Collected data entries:
#####
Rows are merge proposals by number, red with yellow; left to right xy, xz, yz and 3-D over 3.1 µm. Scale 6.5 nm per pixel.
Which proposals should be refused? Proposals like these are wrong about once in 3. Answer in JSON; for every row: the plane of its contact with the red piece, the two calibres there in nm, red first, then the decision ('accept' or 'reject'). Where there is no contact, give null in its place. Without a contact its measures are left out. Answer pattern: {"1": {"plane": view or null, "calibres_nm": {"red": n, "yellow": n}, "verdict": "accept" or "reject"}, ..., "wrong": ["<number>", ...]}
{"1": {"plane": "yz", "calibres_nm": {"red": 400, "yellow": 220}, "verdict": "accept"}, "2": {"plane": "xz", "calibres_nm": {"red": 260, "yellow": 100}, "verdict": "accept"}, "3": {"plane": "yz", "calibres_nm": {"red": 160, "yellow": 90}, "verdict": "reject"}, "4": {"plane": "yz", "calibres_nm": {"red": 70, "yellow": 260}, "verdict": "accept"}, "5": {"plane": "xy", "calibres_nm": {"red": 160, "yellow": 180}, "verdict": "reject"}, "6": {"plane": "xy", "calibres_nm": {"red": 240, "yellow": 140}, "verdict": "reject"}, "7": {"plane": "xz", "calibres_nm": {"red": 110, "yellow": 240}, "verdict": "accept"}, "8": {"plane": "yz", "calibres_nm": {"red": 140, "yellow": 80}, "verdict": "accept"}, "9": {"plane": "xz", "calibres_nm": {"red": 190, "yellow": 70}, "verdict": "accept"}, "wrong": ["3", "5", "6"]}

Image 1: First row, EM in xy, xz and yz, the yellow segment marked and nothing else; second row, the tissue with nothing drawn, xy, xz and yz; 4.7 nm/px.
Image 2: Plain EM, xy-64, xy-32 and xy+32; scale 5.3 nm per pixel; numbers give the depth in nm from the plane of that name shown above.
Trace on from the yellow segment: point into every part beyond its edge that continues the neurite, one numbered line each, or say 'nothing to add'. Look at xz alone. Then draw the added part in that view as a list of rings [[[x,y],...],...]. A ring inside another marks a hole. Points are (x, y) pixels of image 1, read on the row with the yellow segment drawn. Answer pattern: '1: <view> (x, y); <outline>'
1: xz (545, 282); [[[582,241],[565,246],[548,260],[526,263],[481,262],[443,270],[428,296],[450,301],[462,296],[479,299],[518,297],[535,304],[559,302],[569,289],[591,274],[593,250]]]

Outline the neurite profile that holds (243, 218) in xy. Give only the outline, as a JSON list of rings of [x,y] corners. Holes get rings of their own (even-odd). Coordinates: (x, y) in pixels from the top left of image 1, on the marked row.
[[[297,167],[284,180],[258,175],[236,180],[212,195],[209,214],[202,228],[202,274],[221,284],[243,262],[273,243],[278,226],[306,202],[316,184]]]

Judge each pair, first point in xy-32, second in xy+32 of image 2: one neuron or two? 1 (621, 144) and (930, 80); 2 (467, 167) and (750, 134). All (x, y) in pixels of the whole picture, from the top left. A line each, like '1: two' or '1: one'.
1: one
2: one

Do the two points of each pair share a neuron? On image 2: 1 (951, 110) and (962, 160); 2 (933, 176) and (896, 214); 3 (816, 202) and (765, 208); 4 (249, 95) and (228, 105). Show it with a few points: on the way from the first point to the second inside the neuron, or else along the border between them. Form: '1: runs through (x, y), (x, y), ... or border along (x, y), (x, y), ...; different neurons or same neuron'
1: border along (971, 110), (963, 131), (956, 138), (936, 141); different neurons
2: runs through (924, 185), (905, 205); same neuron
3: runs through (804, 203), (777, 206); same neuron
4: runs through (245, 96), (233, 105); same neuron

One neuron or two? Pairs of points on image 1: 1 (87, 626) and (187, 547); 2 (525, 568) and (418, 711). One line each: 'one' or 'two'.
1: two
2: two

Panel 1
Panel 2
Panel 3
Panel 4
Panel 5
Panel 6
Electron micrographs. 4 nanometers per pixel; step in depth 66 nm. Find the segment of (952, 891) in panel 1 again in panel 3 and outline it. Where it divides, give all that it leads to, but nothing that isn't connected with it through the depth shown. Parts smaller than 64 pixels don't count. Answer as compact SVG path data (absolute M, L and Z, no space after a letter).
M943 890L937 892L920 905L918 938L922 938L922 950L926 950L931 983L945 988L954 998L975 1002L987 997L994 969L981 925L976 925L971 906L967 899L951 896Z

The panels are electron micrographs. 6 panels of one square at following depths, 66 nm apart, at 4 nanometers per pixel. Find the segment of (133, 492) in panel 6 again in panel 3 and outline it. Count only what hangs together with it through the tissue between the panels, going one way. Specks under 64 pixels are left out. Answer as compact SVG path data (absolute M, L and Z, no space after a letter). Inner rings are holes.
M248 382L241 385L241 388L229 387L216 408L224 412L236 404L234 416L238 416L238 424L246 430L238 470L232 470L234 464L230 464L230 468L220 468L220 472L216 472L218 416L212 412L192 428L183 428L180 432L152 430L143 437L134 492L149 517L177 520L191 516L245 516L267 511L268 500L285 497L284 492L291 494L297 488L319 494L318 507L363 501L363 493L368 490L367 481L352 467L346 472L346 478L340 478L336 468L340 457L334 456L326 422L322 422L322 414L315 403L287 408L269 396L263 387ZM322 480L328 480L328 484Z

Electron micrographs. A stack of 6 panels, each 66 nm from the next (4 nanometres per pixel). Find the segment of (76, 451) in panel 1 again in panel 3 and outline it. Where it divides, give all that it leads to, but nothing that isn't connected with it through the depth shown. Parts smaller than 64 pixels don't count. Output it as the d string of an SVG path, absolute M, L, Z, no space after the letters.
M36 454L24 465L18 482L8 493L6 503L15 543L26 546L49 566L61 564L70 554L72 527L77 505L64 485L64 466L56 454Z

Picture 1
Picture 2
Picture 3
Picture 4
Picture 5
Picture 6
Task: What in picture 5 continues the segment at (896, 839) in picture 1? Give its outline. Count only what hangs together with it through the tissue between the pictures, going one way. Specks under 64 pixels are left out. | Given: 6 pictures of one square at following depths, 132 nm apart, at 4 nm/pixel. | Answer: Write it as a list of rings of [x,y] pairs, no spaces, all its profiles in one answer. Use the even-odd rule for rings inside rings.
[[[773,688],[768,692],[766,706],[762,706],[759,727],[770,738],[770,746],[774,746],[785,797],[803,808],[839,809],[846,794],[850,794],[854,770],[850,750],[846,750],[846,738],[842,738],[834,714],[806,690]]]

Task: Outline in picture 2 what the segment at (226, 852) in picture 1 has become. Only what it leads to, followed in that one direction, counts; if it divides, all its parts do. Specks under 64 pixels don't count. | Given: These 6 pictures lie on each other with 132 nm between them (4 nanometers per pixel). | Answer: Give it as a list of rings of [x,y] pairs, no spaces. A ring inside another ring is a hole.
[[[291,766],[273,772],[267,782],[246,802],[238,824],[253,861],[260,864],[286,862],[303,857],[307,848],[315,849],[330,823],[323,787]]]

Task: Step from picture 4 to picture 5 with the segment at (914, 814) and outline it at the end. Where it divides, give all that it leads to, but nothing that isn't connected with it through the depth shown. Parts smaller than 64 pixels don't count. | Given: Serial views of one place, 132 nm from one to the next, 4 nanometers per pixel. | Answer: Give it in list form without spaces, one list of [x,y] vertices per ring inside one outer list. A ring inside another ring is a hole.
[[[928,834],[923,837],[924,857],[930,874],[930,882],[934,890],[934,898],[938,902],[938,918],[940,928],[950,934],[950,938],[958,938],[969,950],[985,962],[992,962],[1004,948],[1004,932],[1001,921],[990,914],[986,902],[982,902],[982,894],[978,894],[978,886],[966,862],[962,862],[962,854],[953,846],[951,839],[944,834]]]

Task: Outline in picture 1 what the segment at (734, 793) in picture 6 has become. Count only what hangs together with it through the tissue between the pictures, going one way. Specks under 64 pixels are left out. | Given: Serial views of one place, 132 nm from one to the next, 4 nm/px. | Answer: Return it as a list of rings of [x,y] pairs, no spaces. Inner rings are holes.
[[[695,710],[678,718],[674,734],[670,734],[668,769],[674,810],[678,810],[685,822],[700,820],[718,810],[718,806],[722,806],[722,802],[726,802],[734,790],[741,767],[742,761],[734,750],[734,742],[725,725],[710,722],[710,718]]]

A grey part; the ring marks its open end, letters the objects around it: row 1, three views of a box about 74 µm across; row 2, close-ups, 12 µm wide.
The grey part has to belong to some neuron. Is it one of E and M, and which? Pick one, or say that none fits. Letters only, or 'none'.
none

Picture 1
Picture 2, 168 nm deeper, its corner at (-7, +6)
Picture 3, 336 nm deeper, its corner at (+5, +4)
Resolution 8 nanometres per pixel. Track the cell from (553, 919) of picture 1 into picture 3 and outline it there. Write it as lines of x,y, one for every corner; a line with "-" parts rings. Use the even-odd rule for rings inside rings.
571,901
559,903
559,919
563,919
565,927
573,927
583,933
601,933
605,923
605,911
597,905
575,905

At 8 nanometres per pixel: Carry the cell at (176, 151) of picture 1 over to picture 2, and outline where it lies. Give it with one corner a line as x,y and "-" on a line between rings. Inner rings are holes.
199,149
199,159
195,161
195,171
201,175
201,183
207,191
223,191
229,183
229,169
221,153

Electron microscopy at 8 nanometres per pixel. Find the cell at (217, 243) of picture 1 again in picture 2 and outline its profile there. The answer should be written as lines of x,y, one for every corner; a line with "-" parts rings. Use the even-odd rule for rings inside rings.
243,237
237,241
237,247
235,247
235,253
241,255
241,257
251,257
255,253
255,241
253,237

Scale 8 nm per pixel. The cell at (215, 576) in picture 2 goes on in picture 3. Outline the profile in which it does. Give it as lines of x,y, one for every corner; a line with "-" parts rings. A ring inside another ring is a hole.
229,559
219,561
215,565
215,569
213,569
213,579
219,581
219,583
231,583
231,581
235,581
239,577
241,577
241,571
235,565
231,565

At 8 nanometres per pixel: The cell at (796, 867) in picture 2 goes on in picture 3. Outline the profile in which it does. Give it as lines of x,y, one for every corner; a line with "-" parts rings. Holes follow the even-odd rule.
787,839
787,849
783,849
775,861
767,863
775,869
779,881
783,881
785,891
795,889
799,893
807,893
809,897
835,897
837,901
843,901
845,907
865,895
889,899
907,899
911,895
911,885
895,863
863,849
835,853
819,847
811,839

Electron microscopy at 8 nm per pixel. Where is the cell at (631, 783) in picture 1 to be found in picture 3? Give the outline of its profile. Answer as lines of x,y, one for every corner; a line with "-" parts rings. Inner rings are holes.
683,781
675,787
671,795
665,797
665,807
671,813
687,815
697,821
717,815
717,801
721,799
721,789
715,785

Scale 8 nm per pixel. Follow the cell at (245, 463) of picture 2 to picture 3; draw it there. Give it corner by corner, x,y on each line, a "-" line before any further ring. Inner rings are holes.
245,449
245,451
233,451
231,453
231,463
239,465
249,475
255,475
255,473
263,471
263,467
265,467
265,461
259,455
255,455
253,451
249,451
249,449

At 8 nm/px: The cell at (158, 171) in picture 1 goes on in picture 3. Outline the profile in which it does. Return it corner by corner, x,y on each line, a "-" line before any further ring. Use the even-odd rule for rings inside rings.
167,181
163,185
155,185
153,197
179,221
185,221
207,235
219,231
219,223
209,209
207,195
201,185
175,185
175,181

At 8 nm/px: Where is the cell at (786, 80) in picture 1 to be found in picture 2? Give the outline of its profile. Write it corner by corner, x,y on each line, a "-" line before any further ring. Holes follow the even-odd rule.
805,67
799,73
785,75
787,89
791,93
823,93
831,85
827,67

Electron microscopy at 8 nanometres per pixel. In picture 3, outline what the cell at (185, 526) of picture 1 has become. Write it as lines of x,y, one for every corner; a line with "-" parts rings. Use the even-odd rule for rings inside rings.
#####
*Assignment*
Reading through the preceding records, tally each line that holds the word "deeper" and give the tally by itself.

*Response for this exercise*
2